Category Archives: Little Words

“Early Next Year”: An Adam Gopnik Book on Lincoln and Darwin

From a Newsweek story by Malcolm Jones called “Who Was More Important: Lincoln or Darwin?”:

As soon as you do start comparing this odd couple, you discover there is more to this birthday coincidence [of being born on the same day in 1809] than the same astrological chart (as Aquarians, they should both be stubborn, visionary, tolerant, free-spirited, rebellious, genial but remote and detached–hmmm, so far so good). As we approach their shared bicentennial, there is already one book that gives them double billing, historian David R. Contosta’s “Rebel Giants,” with another coming early next year from New Yorker writer Adam Gopnik.

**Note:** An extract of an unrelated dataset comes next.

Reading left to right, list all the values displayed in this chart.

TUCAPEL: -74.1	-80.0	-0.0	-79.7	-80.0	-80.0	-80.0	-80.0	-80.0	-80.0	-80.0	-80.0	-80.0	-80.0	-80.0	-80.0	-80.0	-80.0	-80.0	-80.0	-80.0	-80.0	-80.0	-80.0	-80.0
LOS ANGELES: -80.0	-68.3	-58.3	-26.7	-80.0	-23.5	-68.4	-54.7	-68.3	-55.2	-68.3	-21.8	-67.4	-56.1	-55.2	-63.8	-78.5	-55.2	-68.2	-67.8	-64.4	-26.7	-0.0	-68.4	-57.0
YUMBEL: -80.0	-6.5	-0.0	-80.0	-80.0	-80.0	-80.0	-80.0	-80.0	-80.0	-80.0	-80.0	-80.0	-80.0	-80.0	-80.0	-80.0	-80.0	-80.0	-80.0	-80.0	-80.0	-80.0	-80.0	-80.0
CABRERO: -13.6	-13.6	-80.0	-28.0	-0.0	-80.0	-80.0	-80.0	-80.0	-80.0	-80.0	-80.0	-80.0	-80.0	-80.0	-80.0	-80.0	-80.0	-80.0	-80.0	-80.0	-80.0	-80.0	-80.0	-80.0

Thanks to Brian Sholis for this one!

Say Cheese: The Writerly and the Photogenic

Martin Schneider writes:
Here’s a curious Flickr group dedicated to author photos of New Yorker people. If you’ve always wondered what John McPhee or Dana Goodyear look like (I didn’t know), this is worth a look.
Note: Loyal reader ZP of I Hate the New Yorker (who recently wrote about all the mentions of Roy Cohn, in prose and cartoons, through the years of The New Yorker) told us about this ages ago, but we lost track of it somehow.